I'm not sure what causes the problem but I suspect it's a WB issue and/or reflection from your light source (both daylight and flash are quite blue)
Also, when you photograph something that is basically the same color your camera auto WB will tend to be wrong (actually, I've used a picture that is very similar to your rose picture to intentionally make my camera select the wrong WB in a blog post I wrote a while ago)
You said you you can't play with the WB much more without blowing out the red, well, fortunately there's another way to remove the blue cast - you can use curves on the blue channel only to remove the blue cast.
I don't have Photoshop on this computer so I used Paint.net that is free and also somewhat underpowered compered to Photoshop or even GIMP.
In the first image it's easy because there isn't really any "real" blue there so you can drop the entire blue channel without hurting the image, for example:

You probably should mask off the Ferrari logo so you don't change it's colors.
For the second image it was a little more difficult because if I just drop the blue channel the white glare on the flower will become yellow.
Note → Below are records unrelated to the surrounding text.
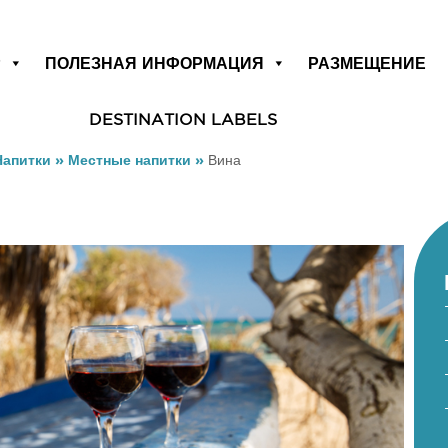
Р
ПОЛЕЗНАЯ ИНФОРМАЦИЯ
РАЗМЕЩЕНИЕ
DESTINATION LABELS
Напитки
»
Местные напитки
»
Вина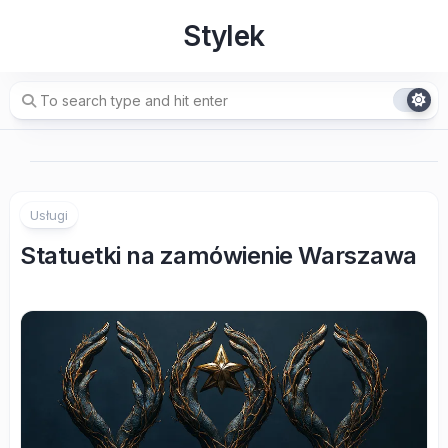
Skip
Stylek
to
content
Usługi
Statuetki na zamówienie Warszawa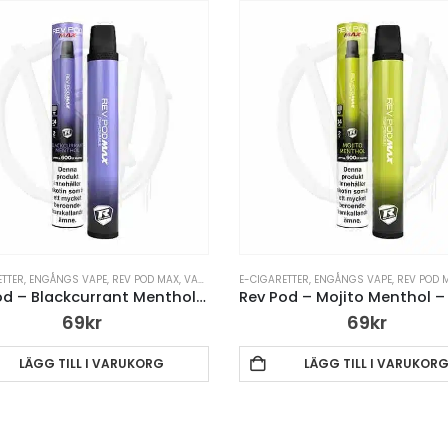
ETTER
,
ENGÅNGS VAPE
,
REV POD MAX
,
VAPE PENNA
E-CIGARETTER
,
ENGÅNGS VAPE
,
REV POD 
Rev Pod – Blackcurrant Menthol – 14mg Engångsvape
69
kr
69
kr
LÄGG TILL I VARUKORG
LÄGG TILL I VARUKOR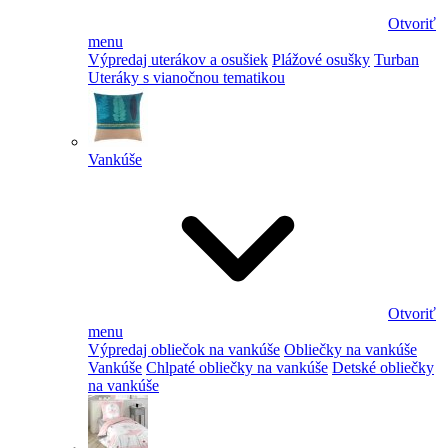
Otvoriť
menu
Výpredaj uterákov a osušiek
Plážové osušky
Turban
Uteráky s vianočnou tematikou
Vankúše
Otvoriť
menu
Výpredaj obliečok na vankúše
Obliečky na vankúše
Vankúše
Chlpaté obliečky na vankúše
Detské obliečky
na vankúše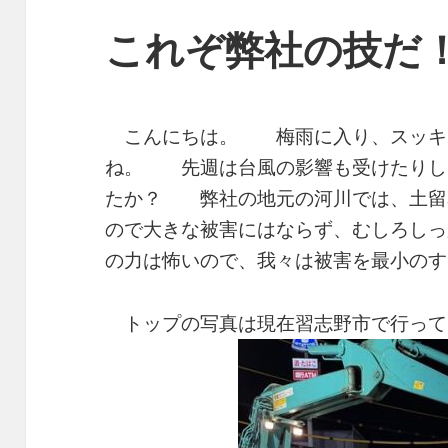
これぞ弊社の技だ
こんにちは。 梅雨に入り、スッキ
ね。 先週は台風の影響も受けたりし
たか？ 弊社の地元の河川では、土留
ので大きな被害にはならず、むしろし
の力は怖いので、我々は被害を最小のす
トップの写真は現在習志野市で行って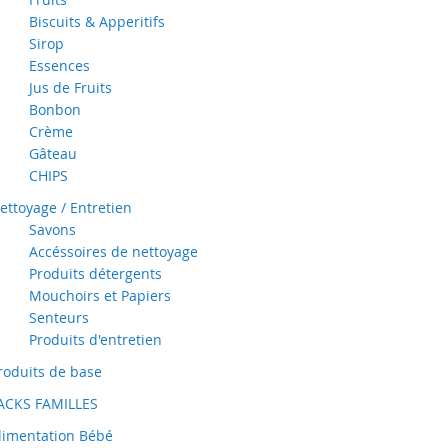
Biscuits & Apperitifs
Sirop
Essences
Jus de Fruits
Bonbon
Crème
Gâteau
CHIPS
ettoyage / Entretien
Savons
Accéssoires de nettoyage
Produits détergents
Mouchoirs et Papiers
Senteurs
Produits d'entretien
roduits de base
ACKS FAMILLES
limentation Bébé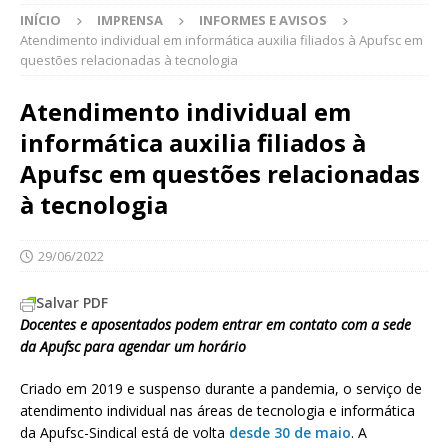
INÍCIO
IMPRENSA
INFORMES E AVISOS
Atendimento individual em informática auxilia filiados à Apufsc em
questões relacionadas à tecnologia
Atendimento individual em
informática auxilia filiados à
Apufsc em questões relacionadas
à tecnologia
29/06/2022
Salvar PDF
Docentes e aposentados podem entrar em contato com a sede
da Apufsc para agendar um horário
Criado em 2019 e suspenso durante a pandemia, o serviço de
atendimento individual nas áreas de tecnologia e informática
da Apufsc-Sindical está de volta
desde 30 de maio
. A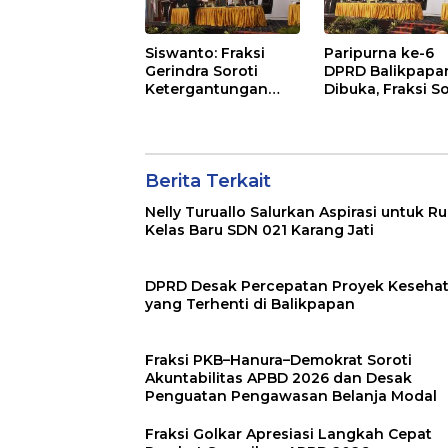
Siswanto: Fraksi
Paripurna ke-6
Gerindra Soroti
DPRD Balikpapa
Ketergantungan
Dibuka, Fraksi So
Fiskal Balikpapan di
Revisi Penjelasa
Tengah Koreksi TKD
Raperda APBD 2
2026
Berita Terkait
Nelly Turuallo Salurkan Aspirasi untuk R
Kelas Baru SDN 021 Karang Jati
DPRD Desak Percepatan Proyek Keseha
yang Terhenti di Balikpapan
Fraksi PKB–Hanura–Demokrat Soroti
Akuntabilitas APBD 2026 dan Desak
Penguatan Pengawasan Belanja Modal
Fraksi Golkar Apresiasi Langkah Cepat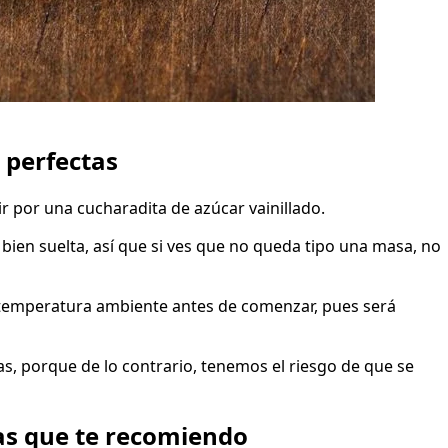
 perfectas
ir por una cucharadita de azúcar vainillado.
bien suelta, así que si ves que no queda tipo una masa, no
 temperatura ambiente antes de comenzar, pues será
ías, porque de lo contrario, tenemos el riesgo de que se
ras que te recomiendo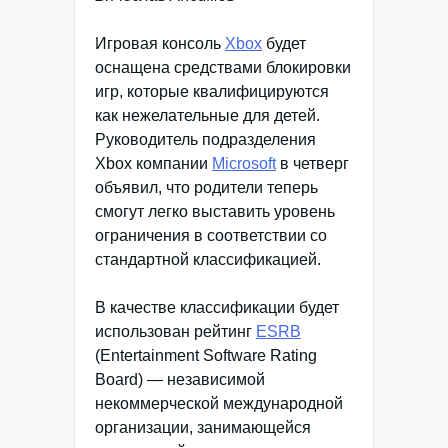
Игровая консоль
Xbox
будет
оснащена средствами блокировки
игр, которые квалифицируются
как нежелательные для детей.
Руководитель подразделения
Xbox компании
Microsoft
в четверг
объявил, что родители теперь
смогут легко выставить уровень
ограничения в соответствии со
стандартной классификацией.
В качестве классификации будет
использован рейтинг
ESRB
(Entertainment Software Rating
Board) — независимой
некоммерческой международной
организации, занимающейся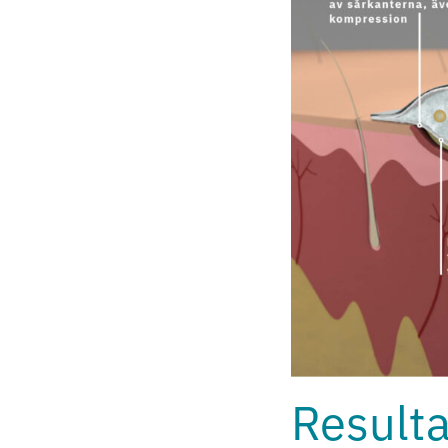
Resulta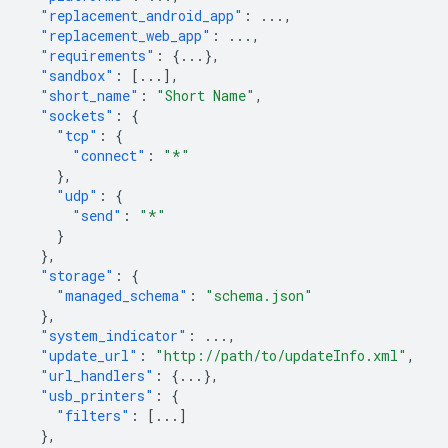
"replacement_android_app"
:
...
,
"replacement_web_app"
:
...
,
"requirements"
:
{
...
},
"sandbox"
:
[
...
],
"short_name"
:
"Short Name"
,
"sockets"
:
{
"tcp"
:
{
"connect"
:
"*"
},
"udp"
:
{
"send"
:
"*"
}
},
"storage"
:
{
"managed_schema"
:
"schema.json"
},
"system_indicator"
:
...
,
"update_url"
:
"http://path/to/updateInfo.xml"
,
"url_handlers"
:
{
...
},
"usb_printers"
:
{
"filters"
:
[
...
]
},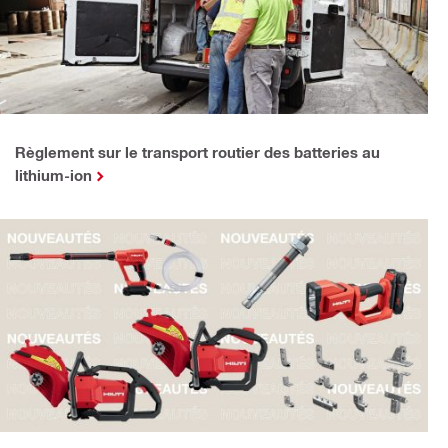
Règlement sur le transport routier des batteries au
lithium-ion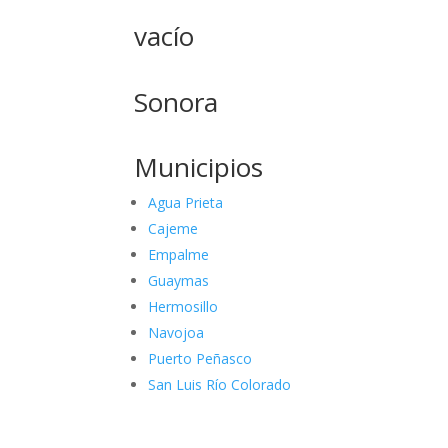
vacío
Sonora
Municipios
Agua Prieta
Cajeme
Empalme
Guaymas
Hermosillo
Navojoa
Puerto Peñasco
San Luis Río Colorado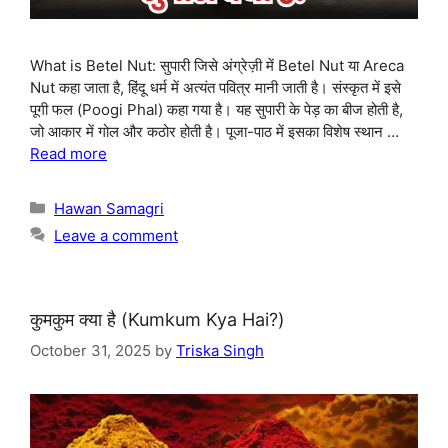
What is Betel Nut: सुपारी जिसे अंग्रेज़ी में Betel Nut या Areca
Nut कहा जाता है, हिंदू धर्म में अत्यंत पवित्र मानी जाती है। संस्कृत में इसे
पूगी फल (Poogi Phal) कहा गया है। यह सुपारी के पेड़ का बीज होती है,
जो आकार में गोल और कठोर होती है। पूजा-पाठ में इसका विशेष स्थान …
Read more
Categories
Hawan Samagri
Leave a comment
कुमकुम क्या है (Kumkum Kya Hai?)
October 31, 2025
by
Triska Singh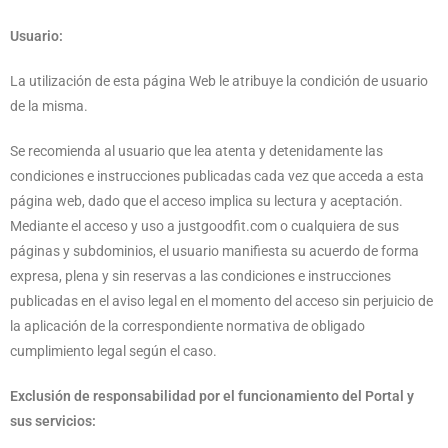
Usuario:
La utilización de esta página Web le atribuye la condición de usuario
de la misma.
Se recomienda al usuario que lea atenta y detenidamente las
condiciones e instrucciones publicadas cada vez que acceda a esta
página web, dado que el acceso implica su lectura y aceptación.
Mediante el acceso y uso a justgoodfit.com o cualquiera de sus
páginas y subdominios, el usuario manifiesta su acuerdo de forma
expresa, plena y sin reservas a las condiciones e instrucciones
publicadas en el aviso legal en el momento del acceso sin perjuicio de
la aplicación de la correspondiente normativa de obligado
cumplimiento legal según el caso.
Exclusión de responsabilidad por el funcionamiento del Portal y
sus servicios:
So, I've duplicated the layer, converted to grayscale, used levels to leave only the white glare in the image and used it to create a selection (using the magic wand in global mode) for the original image - I've then used curves to lower the blue channel and I've got this:

There's still an hint of blue there but much less than the original image and it's not bad for about a minute of work with a program that doesn't even has proper making support (I could have done better with more time, the masking was a little off).